Yoshie Yokoyama, 96, who arrived in a wheelchair with her grandson, told reporters that her parents and grandparents were bomb victims, “My grandfather died soon after the bombing, while my father and mother both died after developing cancer. My parents-in-law also died, so my husband couldn’t see them again when he came back from the battlefields after the war.

She added, “People are still suffering.”

Wednesday’s ceremony was set to include a record of around 120 countries and regions including, for the first time, Taiwanese and Palestinian representatives.

The United States—which has never formally apologized for the bombings—was represented by its ambassador to Japan.

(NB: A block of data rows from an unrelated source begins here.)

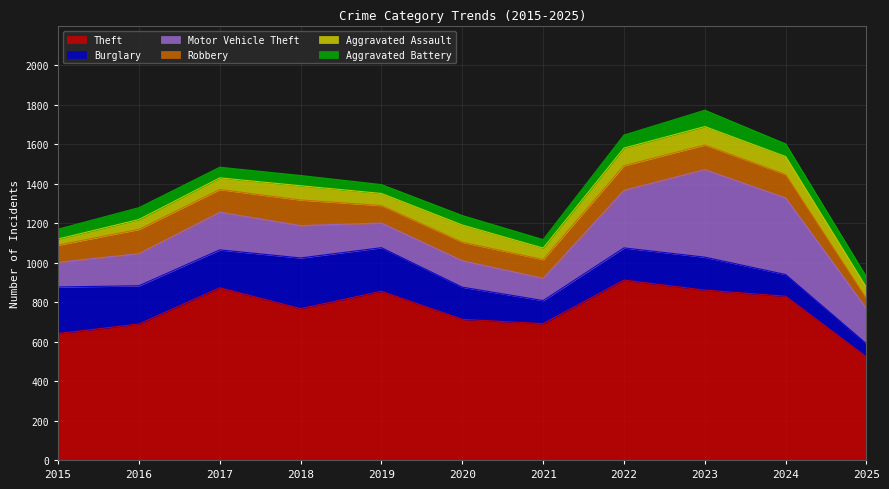

True or false: Motor Vehicle Theft has a value of 164 at 2018.

True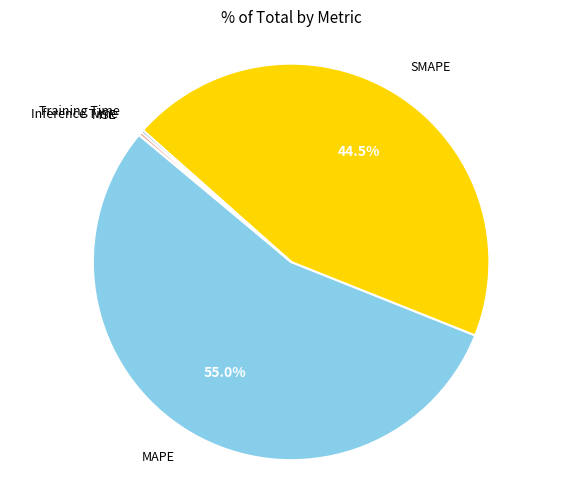

Is there a majority slice in this chart?

Yes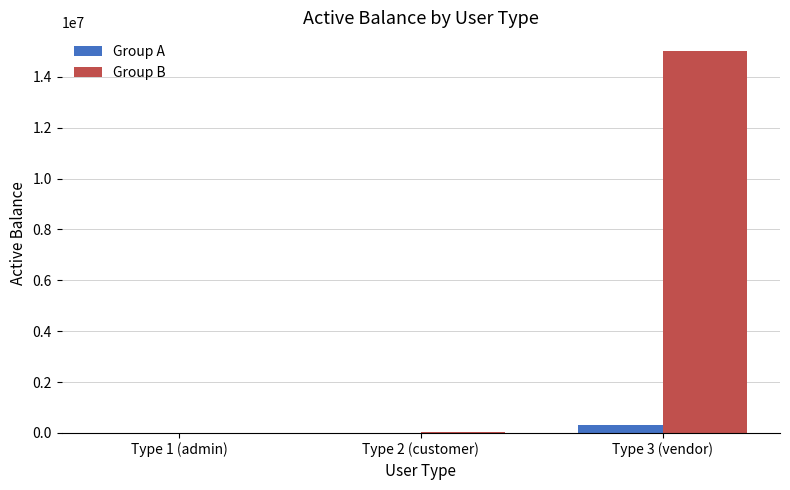

How many groups of bars are there?

3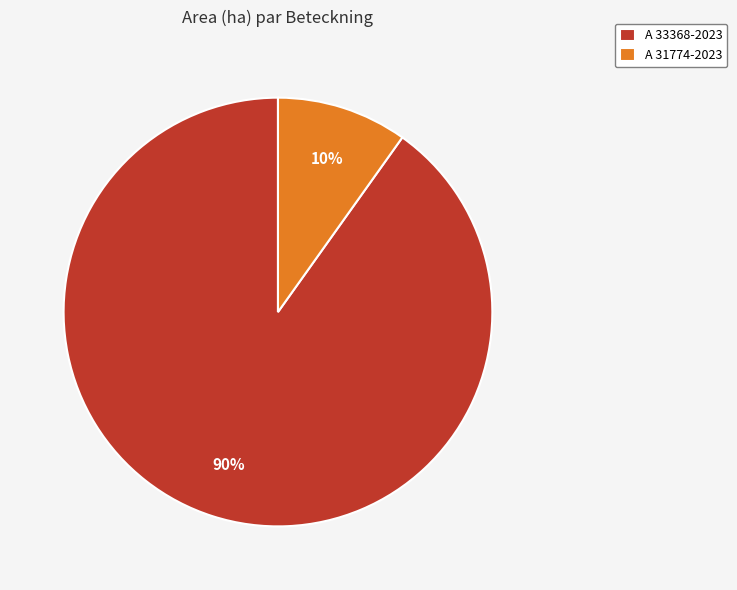

The A 31774-2023 slice represents 3% of the pie. True or false?

False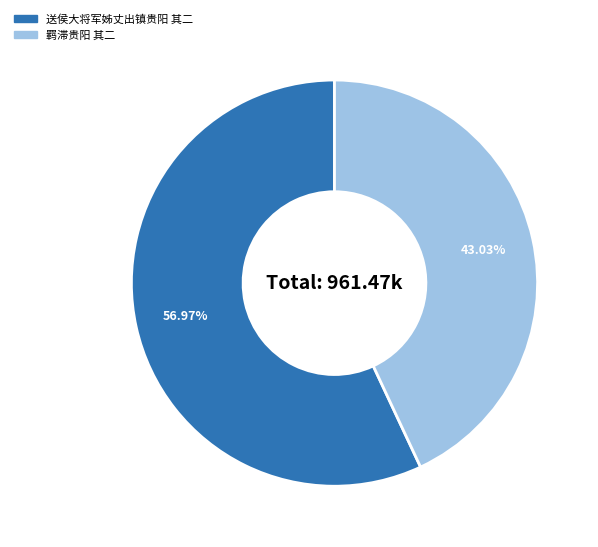

Is there a majority slice in this chart?

Yes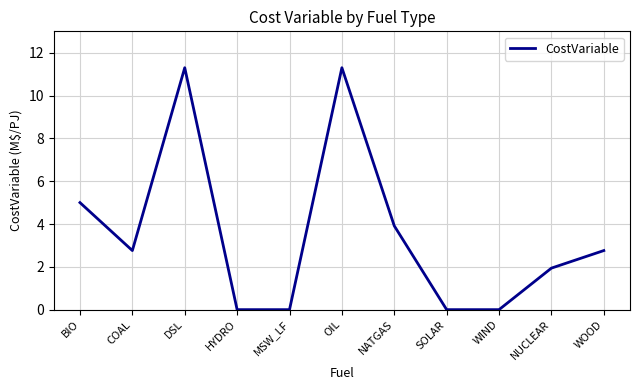

True or false: the data shows 7.0 at DSL.

False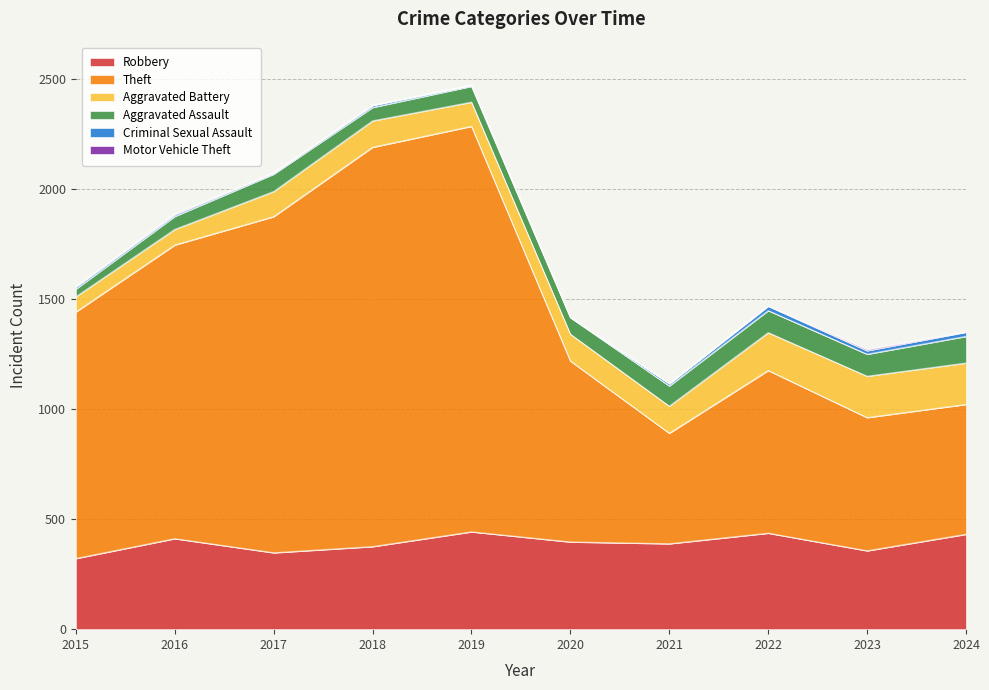

What is the greatest value displayed?

1842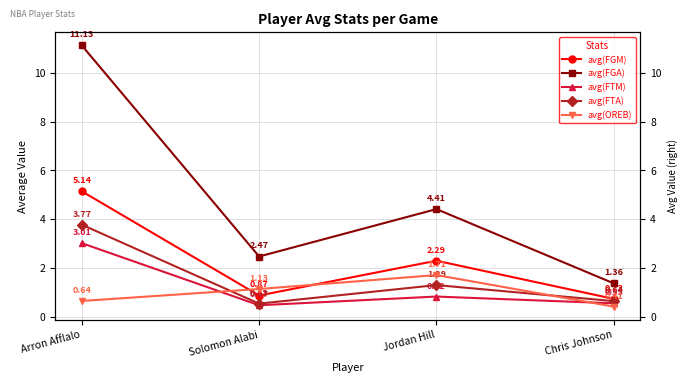

The value of avg(FTM) at Jordan Hill is 1.1. True or false?

False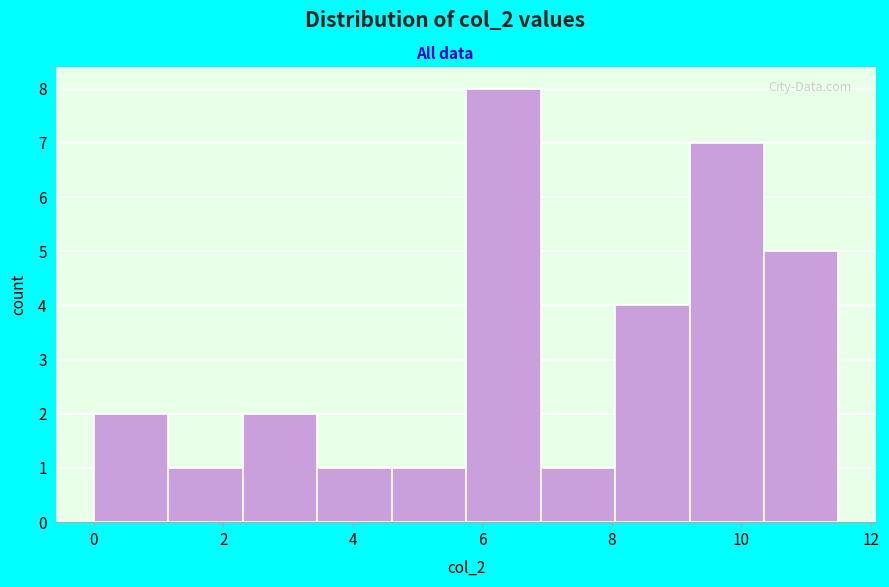

Which range on the x-axis has the tallest bar?

5.75 to 6.90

Russia and China were absent.

Nihon Hidankyo, the grassroots organization that won the Nobel Peace Prize last year, is representing the dwindling number of survivors, known as ‘hibakusha.’

As of March, there were 99,130 hibakusha, according to the Japanese health ministry, with an average age of 86.

The group’s co-chair Toshiyuki Mimaki told local media ahead of the commemorations, “I want foreign envoys to visit the peace memorial museum and understand what happened.” 

Pope Leo XIV said in a statement that “in our time of mounting global tensions and conflicts,” Hiroshima and Nagasaki remained living reminders of the profound horrors wrought by nuclear weapons.”

United Nations Secretary-General Antonio Guterres warned that “the very weapons that brought such devastation to Hiroshima and Nagasaki are once again being treated as tools of coercion.”

STARK REMINDER OF THE RAVAGES OF WAR. The Atomic Bomb Dome is seen in Hiroshima City on Wednesday, August 6, 2025, the 80th anniversary of the world’s first atomic bomb attack. (Photo courtesy: Jiji Press / AFP)

Younger generation

The attacks remain the only time atomic bombs have been used in wartime.

Kunihiko Sakuma, 80, who survived the blasts as a baby, told AFP he was hopeful that there could eventually be a nuclear-free world.

He said ahead of the ceremony, “The younger generation is working hard for that end.”

But in January, the Bulletin of the Atomic Scientists’ “Doomsday Clock” shifted to 89 seconds to midnight, the closest in its 78-year history.

The clock, symbolizing humanity’s distance from destruction, was last moved to 90 seconds to midnight over Russia’s invasion of Ukraine in 2022.

Russia and the United States account for around 90% of the world’s over 12,000 warheads, according to the Stockholm International Peace Research Institute (SIPRI).

SIPRI warned in June that “a dangerous new nuclear arms race is emerging at a time when arms control regimes are severely weakened,” with nearly all of the nine nuclear-armed states modernizing their arsenals.

Earlier this month, U.S. President Donald Trump said that he had ordered the deployment of two nuclear submarines following an online spat with former Russian President Dmitry Medvedev.